Supplied data:
↓↓↓
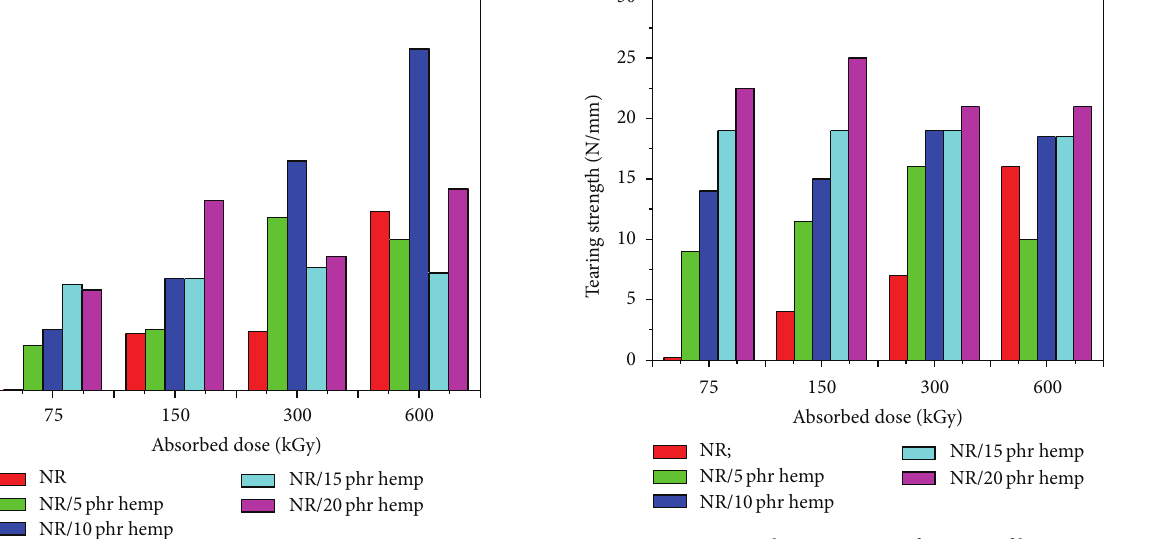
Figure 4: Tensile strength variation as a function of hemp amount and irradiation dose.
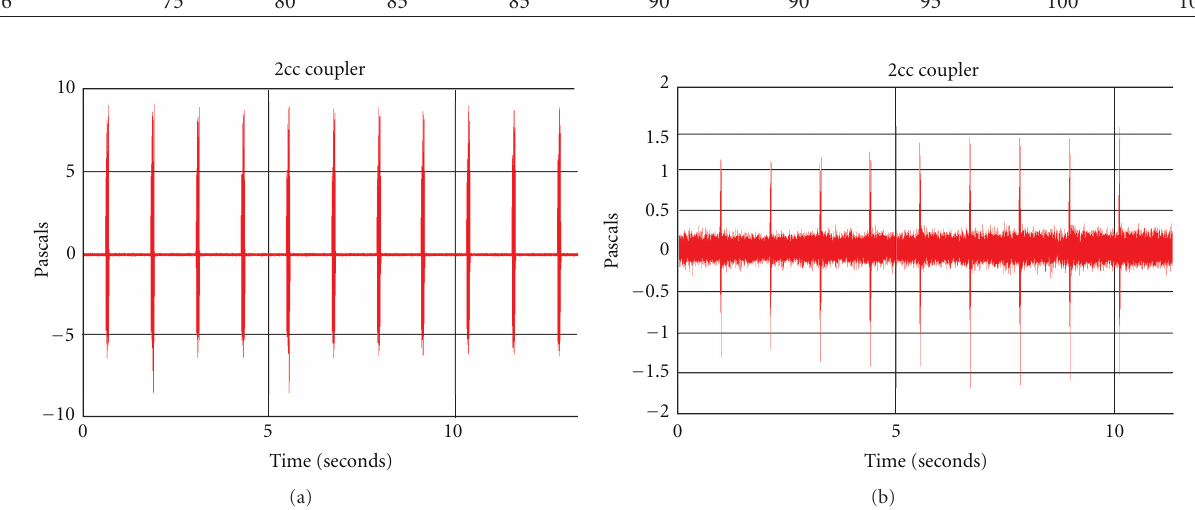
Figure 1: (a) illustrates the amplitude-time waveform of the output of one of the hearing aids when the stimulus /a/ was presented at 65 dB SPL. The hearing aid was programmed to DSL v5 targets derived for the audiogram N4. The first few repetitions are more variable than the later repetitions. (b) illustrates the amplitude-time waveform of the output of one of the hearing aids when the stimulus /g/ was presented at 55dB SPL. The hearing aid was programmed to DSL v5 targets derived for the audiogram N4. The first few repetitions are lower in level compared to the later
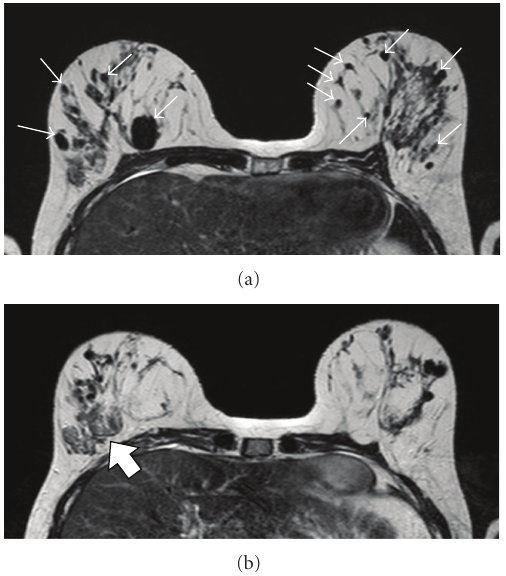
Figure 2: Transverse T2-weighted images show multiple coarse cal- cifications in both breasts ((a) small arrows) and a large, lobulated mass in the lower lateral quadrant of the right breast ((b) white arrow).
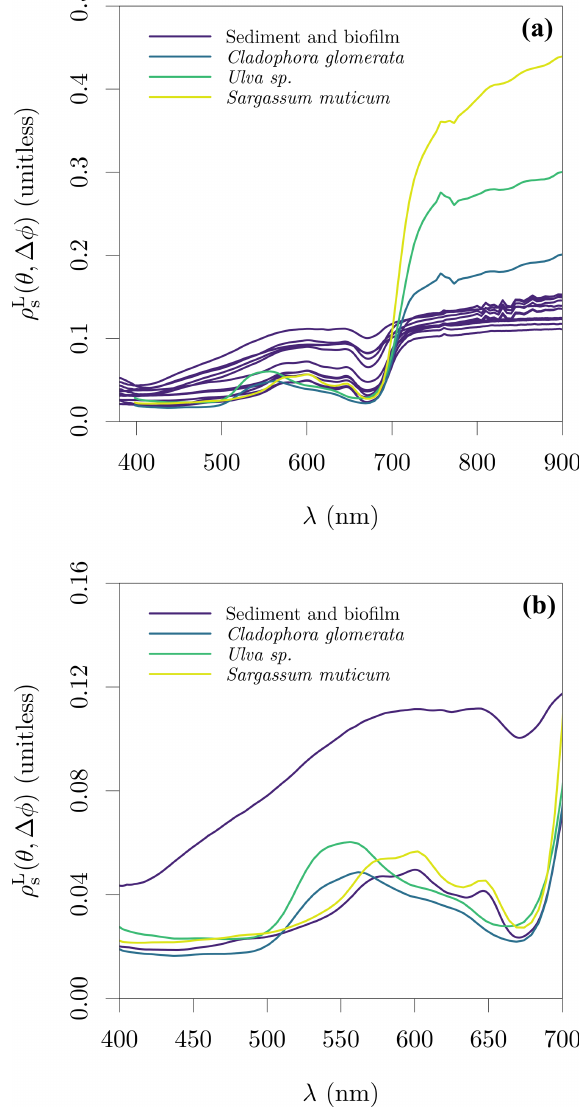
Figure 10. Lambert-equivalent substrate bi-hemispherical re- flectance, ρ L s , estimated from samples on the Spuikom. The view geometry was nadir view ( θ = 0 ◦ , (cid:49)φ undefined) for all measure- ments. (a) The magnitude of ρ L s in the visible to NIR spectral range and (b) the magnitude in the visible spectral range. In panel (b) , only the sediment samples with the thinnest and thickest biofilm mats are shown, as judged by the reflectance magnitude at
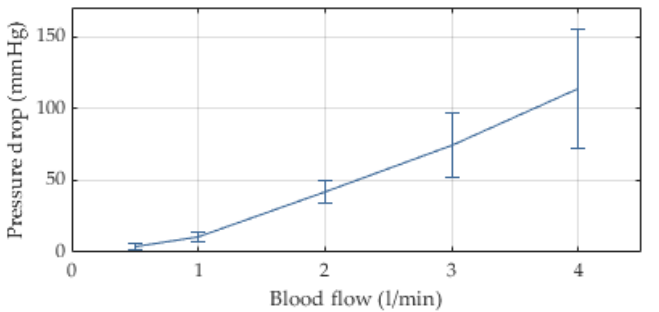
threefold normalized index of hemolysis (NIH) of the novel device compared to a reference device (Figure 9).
↑↑↑
Assigned task: What lines in the material include the string "lower"? Pull each one out.

Solution to this task:
Figure 1: (a) illustrates the amplitude-time waveform of the output of one of the hearing aids when the stimulus /a/ was presented at 65 dB SPL. The hearing aid was programmed to DSL v5 targets derived for the audiogram N4. The first few repetitions are more variable than the later repetitions. (b) illustrates the amplitude-time waveform of the output of one of the hearing aids when the stimulus /g/ was presented at 55dB SPL. The hearing aid was programmed to DSL v5 targets derived for the audiogram N4. The first few repetitions are lower in level compared to the later
Figure 2: Transverse T2-weighted images show multiple coarse cal- cifications in both breasts ((a) small arrows) and a large, lobulated mass in the lower lateral quadrant of the right breast ((b) white arrow).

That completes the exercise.